A few weeks ago I bought an item of software at a, according to them, never to be repeated price. I was pleased with it, especially when considering this never to be repeated price. Last week they decided I was to be a recipient of their latest email marketing campaign. Imagine my irritation when I found that it was for the same item of software but at a reduced price.
Five pounds is not a massive sum although it is a 14.2% reduction. Given the fact that I was pleased with the item at its original price I should be a happy customer. But I am not. I feel I am not valued, probably the worst thing that can happen to a subscriber.
The company made a number of mistakes, the first of which was to waste an email on someone whom they knew would not be interested in the offer. They can only send a certain number of emails before I will consider clicking the unsubscribe button. Once a week is their correct view. They must have another email marketing campaign I might have been interested in.
Secondly, they lied to me. The ‘never to be repeated price’ – whilst literally accurate – gives the impression of it never being cheaper; patently false. ‘Lowest price’ is subtly different and would not mislead.

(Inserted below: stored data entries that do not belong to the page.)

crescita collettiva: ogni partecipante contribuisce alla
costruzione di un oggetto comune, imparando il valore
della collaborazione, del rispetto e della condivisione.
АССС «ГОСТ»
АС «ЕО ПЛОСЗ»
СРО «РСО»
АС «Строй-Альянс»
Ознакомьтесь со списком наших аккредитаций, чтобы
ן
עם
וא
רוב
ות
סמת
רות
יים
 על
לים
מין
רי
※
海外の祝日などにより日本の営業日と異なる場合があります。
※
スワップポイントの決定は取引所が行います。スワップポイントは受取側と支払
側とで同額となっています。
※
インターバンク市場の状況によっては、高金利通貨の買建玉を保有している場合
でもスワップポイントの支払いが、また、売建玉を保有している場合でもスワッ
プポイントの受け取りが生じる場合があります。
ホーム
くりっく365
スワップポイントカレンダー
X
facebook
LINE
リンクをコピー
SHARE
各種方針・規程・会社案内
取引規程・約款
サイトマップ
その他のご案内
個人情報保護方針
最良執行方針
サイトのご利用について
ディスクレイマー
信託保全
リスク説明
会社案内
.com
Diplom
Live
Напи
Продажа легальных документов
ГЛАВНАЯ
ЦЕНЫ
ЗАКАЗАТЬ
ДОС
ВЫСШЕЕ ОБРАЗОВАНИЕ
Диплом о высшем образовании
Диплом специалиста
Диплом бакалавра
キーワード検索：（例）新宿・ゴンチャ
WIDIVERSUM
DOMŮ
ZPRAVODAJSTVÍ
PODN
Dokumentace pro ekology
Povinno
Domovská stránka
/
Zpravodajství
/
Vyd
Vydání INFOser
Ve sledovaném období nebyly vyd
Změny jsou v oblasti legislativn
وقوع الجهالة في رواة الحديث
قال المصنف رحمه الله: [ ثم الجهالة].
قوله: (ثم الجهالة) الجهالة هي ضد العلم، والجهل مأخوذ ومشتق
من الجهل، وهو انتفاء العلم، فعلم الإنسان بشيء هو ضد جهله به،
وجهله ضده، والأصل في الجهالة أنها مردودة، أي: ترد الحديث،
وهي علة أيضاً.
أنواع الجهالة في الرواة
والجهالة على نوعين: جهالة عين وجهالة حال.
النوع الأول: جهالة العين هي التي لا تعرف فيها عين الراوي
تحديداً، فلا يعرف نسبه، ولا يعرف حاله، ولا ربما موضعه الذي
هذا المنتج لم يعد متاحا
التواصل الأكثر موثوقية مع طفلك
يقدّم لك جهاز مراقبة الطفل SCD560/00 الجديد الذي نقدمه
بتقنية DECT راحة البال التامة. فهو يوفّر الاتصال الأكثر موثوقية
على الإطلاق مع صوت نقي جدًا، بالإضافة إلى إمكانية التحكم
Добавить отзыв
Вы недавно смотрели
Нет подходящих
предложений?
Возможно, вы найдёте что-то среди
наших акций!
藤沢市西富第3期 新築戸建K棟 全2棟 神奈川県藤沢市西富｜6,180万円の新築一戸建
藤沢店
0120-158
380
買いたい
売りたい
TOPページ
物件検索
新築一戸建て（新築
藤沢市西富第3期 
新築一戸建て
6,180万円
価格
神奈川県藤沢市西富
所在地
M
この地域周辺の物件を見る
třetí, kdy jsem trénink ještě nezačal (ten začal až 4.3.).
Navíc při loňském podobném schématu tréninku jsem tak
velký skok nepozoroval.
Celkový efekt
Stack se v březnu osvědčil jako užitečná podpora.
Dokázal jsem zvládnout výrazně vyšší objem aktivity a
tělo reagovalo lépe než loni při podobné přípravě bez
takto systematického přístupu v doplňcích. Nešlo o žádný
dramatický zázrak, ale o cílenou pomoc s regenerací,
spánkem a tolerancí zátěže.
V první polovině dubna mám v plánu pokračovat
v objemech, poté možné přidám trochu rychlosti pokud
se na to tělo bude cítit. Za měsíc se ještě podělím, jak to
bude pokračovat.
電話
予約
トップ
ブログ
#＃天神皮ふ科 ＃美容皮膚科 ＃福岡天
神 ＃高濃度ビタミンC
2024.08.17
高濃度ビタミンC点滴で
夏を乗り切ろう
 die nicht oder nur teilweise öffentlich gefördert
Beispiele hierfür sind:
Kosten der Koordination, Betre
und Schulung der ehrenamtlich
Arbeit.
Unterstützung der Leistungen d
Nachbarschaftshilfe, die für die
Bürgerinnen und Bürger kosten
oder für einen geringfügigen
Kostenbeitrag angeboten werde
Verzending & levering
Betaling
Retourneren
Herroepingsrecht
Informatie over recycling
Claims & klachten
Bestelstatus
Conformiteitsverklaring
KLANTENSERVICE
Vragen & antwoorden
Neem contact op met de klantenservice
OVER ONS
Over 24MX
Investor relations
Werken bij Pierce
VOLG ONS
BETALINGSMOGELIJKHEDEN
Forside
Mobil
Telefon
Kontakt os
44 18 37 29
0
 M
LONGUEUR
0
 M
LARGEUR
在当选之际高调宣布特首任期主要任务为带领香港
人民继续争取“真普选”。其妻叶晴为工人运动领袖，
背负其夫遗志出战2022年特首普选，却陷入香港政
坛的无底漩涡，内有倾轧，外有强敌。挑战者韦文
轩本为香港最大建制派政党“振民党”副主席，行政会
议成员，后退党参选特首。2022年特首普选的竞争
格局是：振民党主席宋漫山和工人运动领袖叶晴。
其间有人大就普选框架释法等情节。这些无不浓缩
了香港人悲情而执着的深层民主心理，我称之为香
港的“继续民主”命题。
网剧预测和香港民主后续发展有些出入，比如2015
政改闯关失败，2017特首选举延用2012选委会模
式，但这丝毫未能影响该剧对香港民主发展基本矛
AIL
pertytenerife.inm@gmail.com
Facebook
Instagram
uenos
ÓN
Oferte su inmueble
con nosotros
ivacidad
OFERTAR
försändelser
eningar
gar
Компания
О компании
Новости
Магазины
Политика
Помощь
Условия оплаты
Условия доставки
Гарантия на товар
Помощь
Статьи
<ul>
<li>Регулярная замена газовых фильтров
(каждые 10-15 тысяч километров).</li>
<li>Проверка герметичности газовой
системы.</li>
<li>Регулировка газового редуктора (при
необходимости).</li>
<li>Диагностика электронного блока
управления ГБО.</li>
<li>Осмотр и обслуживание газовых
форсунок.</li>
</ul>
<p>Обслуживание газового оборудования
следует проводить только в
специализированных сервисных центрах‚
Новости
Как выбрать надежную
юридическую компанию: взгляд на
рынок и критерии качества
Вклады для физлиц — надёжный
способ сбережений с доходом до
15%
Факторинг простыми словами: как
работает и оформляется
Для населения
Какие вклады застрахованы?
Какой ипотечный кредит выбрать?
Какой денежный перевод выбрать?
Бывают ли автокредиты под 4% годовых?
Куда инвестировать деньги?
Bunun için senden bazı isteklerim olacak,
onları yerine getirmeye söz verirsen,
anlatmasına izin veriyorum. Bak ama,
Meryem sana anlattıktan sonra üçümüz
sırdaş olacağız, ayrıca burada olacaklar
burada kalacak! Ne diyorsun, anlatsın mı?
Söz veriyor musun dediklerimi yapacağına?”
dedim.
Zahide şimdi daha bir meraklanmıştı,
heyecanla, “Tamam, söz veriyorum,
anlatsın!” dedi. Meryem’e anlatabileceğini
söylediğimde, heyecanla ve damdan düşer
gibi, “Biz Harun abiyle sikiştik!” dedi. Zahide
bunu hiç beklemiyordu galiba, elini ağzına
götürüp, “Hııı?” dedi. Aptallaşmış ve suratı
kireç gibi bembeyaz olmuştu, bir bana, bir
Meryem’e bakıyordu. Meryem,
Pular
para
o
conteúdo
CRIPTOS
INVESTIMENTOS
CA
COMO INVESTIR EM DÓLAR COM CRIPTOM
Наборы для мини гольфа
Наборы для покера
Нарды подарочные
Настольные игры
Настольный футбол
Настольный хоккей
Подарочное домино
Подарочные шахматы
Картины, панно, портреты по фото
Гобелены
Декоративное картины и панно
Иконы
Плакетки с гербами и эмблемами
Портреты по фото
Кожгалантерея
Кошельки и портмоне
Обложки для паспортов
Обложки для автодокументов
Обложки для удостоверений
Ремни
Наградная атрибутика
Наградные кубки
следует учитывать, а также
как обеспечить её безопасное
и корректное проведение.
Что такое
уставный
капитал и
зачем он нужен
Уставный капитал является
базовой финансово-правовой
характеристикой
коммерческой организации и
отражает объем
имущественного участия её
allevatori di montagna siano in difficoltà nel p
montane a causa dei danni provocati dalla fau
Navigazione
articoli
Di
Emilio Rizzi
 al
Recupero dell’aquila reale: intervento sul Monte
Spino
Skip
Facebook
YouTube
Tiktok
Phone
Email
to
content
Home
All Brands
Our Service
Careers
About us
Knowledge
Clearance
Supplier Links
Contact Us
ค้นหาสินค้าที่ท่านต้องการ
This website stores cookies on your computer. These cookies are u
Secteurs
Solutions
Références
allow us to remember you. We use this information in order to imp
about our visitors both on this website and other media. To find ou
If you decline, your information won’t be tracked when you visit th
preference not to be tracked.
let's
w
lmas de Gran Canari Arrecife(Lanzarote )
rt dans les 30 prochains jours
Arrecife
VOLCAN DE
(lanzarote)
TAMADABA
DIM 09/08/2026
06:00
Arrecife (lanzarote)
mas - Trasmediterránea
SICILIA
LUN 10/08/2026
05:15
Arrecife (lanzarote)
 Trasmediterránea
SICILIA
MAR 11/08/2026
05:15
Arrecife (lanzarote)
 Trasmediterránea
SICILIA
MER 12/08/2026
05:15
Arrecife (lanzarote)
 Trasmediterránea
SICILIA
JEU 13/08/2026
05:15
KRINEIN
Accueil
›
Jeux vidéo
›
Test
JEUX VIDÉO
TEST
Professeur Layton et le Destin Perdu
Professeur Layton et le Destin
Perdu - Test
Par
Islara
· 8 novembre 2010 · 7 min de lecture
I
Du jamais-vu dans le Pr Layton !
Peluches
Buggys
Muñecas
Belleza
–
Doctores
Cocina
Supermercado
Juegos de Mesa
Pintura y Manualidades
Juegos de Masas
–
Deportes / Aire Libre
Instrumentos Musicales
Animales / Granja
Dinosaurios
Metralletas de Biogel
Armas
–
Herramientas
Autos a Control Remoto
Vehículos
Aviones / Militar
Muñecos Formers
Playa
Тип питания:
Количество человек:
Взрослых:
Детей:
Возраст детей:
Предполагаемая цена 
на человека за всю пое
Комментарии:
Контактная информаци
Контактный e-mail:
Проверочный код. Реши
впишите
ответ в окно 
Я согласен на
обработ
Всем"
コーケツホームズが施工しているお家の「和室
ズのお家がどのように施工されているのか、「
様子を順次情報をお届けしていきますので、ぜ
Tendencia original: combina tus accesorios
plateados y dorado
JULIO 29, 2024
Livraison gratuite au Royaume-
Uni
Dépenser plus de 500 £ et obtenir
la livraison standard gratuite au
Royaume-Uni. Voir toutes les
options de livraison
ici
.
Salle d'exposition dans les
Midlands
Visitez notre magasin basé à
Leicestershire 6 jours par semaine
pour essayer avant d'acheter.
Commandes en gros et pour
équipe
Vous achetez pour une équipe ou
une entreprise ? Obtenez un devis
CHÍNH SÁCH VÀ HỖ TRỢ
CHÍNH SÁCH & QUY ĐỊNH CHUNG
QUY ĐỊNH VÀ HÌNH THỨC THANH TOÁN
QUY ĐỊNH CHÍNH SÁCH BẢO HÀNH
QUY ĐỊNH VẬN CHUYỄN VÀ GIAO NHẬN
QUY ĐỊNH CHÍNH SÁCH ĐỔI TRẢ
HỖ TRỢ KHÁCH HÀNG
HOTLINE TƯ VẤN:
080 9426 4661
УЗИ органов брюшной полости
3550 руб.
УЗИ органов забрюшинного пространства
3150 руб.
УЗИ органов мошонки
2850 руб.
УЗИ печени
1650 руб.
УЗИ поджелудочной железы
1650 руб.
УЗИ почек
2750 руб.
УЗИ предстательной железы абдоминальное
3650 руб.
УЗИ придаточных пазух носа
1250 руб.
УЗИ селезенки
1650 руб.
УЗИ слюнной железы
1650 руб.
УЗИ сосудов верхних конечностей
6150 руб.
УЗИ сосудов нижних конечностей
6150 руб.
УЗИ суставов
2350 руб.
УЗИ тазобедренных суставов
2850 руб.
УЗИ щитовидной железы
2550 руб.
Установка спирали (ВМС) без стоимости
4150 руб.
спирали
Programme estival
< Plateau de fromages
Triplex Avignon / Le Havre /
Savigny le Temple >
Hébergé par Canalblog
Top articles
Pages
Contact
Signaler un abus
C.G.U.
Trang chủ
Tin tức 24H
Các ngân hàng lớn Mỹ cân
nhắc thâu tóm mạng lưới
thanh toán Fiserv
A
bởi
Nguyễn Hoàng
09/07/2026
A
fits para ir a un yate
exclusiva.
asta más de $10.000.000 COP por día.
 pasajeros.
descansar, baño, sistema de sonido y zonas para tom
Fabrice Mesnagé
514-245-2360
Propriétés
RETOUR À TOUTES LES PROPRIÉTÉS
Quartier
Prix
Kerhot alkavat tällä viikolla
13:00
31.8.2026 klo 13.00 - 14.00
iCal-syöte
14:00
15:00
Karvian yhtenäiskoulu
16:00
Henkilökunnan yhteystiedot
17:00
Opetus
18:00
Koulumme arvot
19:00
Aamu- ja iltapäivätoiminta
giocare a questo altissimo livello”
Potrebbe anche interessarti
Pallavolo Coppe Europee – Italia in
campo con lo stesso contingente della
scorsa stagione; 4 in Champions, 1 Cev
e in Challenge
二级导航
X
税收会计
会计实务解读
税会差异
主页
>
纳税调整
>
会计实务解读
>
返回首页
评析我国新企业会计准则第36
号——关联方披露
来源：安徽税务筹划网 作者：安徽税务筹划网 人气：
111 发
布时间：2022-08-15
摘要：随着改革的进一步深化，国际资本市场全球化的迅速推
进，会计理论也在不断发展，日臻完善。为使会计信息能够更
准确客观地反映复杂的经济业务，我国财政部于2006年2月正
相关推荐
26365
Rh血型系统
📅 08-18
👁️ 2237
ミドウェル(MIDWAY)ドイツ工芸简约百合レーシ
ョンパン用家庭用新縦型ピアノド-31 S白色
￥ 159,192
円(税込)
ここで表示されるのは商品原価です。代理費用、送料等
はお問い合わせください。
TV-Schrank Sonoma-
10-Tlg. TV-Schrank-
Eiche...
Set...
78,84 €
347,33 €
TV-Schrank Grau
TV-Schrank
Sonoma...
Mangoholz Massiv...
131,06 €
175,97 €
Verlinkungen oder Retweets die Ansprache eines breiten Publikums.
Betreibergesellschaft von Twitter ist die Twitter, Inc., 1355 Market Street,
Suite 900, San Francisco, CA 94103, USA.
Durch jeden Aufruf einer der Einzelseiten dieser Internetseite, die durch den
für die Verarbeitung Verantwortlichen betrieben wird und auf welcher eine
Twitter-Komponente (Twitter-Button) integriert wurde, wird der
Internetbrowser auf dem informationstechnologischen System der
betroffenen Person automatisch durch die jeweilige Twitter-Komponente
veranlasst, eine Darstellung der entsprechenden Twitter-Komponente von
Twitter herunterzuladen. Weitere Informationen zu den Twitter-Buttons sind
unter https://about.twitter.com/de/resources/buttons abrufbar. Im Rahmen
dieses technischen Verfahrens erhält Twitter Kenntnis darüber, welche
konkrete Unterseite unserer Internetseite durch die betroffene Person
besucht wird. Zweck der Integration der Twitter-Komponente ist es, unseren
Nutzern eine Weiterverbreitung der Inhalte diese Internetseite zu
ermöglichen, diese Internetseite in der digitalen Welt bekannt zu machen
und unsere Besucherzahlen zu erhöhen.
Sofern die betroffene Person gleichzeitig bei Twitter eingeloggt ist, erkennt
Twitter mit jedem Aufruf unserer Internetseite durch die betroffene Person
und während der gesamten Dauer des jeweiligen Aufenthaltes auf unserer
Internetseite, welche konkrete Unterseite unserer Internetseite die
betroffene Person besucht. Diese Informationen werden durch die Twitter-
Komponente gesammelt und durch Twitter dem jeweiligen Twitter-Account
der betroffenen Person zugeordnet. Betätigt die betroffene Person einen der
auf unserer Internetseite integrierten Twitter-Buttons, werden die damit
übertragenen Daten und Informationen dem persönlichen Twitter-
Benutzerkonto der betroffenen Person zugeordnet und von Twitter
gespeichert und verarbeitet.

Thirdly, I feel undervalued. It would appear that they cannot be bothered to check their email lists to see what items I have bought. I am just a number, or rather just an email address.
The most dangerous is the third one. The best thing to do in any email marketing campaign is make you subscribers believe that they have been picked specially for a specific offer.
I emailed the company with my irritation. They have awarded me a £10 credit voucher and an apology. So perhaps they have learnt their lesson.